* _Görev 1_: Metinden sonra gelen satırlardan, "pose: elev=356.4 azim=85.5 roll=2.3 dist=1.68" geçen satırla başlayıp "Dot at: (341, 312)" geçen satırla biten kısmı numaralı bir listeye dök. Boş satırları alma.
* _Görev 2_: Yeni faşizm üzerine yazılmış metni, son cümlesinden sonrasını yazarak devam ettir.

* _Metin_:
*-*-*

Günümüzde egemen olan faşist rejimler, “klasik faşizm” olarak da adlandırılan 1920-30'ların faşist iktidarlarıyla benzerlikler taşımasının yanında önemli farklılıklar da barındırıyor. Yıldızoğlu bu farklılıklar tablosunun, faşist yönetim anlayışının özüne ilişkin değil, kapitalizmin geçirdiği tarihsel evrime, değişen koşullara dair olduğunu ve yeni bir biçim oluştuğunu söylüyor. Dolayısıyla, “Bu nedenle, bir ve aynı özün kendini farklı, çağımız kapitalizminin izlerini taşıyan, yeni bir biçim altında ortaya koyuyor olmasından dolayı, 'Yeni Faşizm' kavramını kullanmak gerektiğini düşünüyorum."** diyor.
Örneğin, bugün kapitalist sistemin sahibi olan seçkinler; toplumsal, siyasal ve ekonomik yaşamımızı 2010'lu yılların başından itibaren büyük ölçüde belirleyen “internet”e sansür uygulamanın yanında, iktidarlar tarafından denetlenen bilgi balonları, yalan haber seli yaratarak ve bireylerin eğilimlerini belirleyecek algoritmalar üreterek “yeni faşizm”e ait yeni bir davranışı da ortaya çıkarıyor. Böylece, Yıldızoğlu'nun da değindiği, önemli işlevi muhalefeti ezme, kitle pasifizasyonu ve seçimlere müdahale olan kahverengi ya da kara gömlekli milislerin yapısını da yeniden tanımlayabiliyorlar. Bu yenilik aynı zamanda yeni faşizme, ağın gücünü, ağ bağlantılı protesto hareketlerine karşı kullanma stratejisini üretme olanağı da sunuyor.
***
Yeni faşizmi; seçim platformunun etkisini yitirmesi, yargının iktidarın sopasına dönüşmesi, güvenlik güçlerinin paramiliter biçimde yapılandırılması, siyasette ve diplomaside organize yalancılık, medyaya şiddet, göçmen düşmanlığı, sağcılığın aşırı militarizasyonu (fetihçilik ve kelle avcılığı); kadına yönelik resmi nefret (faşizmin çok belirgin bir niteliği “erkeği yüceltme”dir); toplumsal ve kültürel yapının parçalanarak kutuplaşmanın artması, gelir dağılımdaki eşitsizliğin sermaye lehine güvence altına alınması, hesap vermeyen yöneticilerin devlet olanaklarıyla zenginleşmesi olarak özetlediğimizde, Türkiye'nin bu özete uygun bir rejimle yönetildiğini de söyleyebiliriz.

*-*-*

* _Görev verileri_:
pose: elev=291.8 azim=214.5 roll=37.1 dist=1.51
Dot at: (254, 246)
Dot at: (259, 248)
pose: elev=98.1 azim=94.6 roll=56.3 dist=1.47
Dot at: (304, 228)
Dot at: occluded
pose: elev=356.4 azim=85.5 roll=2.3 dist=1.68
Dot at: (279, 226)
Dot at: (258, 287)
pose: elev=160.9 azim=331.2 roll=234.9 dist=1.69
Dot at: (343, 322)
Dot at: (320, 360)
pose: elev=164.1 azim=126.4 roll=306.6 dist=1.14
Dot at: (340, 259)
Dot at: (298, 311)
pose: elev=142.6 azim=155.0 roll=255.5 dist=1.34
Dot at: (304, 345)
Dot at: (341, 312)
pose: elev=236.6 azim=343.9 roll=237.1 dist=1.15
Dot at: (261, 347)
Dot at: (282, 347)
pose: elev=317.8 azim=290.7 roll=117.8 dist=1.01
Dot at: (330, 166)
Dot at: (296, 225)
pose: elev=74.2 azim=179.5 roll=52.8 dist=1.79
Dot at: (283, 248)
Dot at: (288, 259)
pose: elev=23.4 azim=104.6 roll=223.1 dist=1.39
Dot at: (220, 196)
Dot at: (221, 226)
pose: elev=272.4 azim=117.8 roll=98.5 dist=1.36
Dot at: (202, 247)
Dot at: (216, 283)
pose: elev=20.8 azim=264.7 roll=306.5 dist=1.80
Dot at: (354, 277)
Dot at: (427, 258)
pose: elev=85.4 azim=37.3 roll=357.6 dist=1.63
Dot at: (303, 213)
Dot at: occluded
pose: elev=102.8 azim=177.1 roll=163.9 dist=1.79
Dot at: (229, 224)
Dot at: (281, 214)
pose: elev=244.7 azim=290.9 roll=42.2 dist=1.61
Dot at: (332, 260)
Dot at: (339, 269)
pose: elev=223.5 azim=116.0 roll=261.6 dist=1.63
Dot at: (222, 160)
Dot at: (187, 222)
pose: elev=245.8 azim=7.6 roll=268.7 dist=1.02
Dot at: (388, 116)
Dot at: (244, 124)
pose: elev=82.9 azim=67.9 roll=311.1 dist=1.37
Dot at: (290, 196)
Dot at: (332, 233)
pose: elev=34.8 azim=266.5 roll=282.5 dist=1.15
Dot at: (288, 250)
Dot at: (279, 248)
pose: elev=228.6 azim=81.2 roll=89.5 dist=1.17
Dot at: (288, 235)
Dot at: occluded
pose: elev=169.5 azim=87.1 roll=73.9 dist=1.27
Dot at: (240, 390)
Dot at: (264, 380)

*-*-*

* _Yanıt 1_:
1. pose: elev=356.4 azim=85.5 roll=2.3 dist=1.68
2. Dot at: (279, 226)
3. Dot at: (258, 287)
4. pose: elev=160.9 azim=331.2 roll=234.9 dist=1.69
5. Dot at: (343, 322)
6. Dot at: (320, 360)
7. pose: elev=164.1 azim=126.4 roll=306.6 dist=1.14
8. Dot at: (340, 259)
9. Dot at: (298, 311)
10. pose: elev=142.6 azim=155.0 roll=255.5 dist=1.34
11. Dot at: (304, 345)
12. Dot at: (341, 312)

* _Yanıt 2_:
Şimdi yeri gelmişken şu soruyu sormamız gerekiyor: Türkiye'de yerleşik bir tanıma kavuştuğunu söylemek için birçok emarenin ortaya çıktığını iddia ettiğimiz “yeni faşizm”e karşı mücadele stratejisini nasıl oluşturacağız?
Bir sonraki yazıda buradan devam edeceğiz ama ilk elden şunları söyleyebiliriz.
Birincisi, kitabın yazarı Yıldızoğlu'nun da belirttiği gibi, faşizme karşı mücadele salt parlamento yoluyla, küçük sokak eylemlerine dayanılarak başarılabilir değildir.
İkincisi, Faşist psikolojinin kitlesellik kazanmasına ve faşist rejime karşı mücadelede, sosyalist hareketin belirleyeceği devrimci siyaseti üstün kılmak tayin edici önemdedir. Öte yandan, bu devrimci siyaset ancak bir “cephe” zemininde kitlesellik kazanabilir.
Üçüncüsü, bu açıdan değerlendirildiğinde, Türkiye'de sosyalistlerin geçtiğimiz günlerde Selahattin Demirtaş'ın önerdiğine benzeyen düzen içi “demokrasi ittifakı” modellemeleriyle yetinmesi doğru değildir. Faşizme karşı mücadele döneminde, düzen içi (sosyal demokrat) aktörlerin de dahil olduğu geniş (ve dönemsel) ittifak zeminlerini bütünüyle yadsımak değil söz konusu edilen. Ancak çok daha fazlasını hedefleyen, eşitlikçi, özgürlükçü, devrimci bir iktidar programının öne çıkması için ısrarcı olmak ve AKP faşizmini tarihten temizlemek için devrimci eylemin gerekliliğine inanmak...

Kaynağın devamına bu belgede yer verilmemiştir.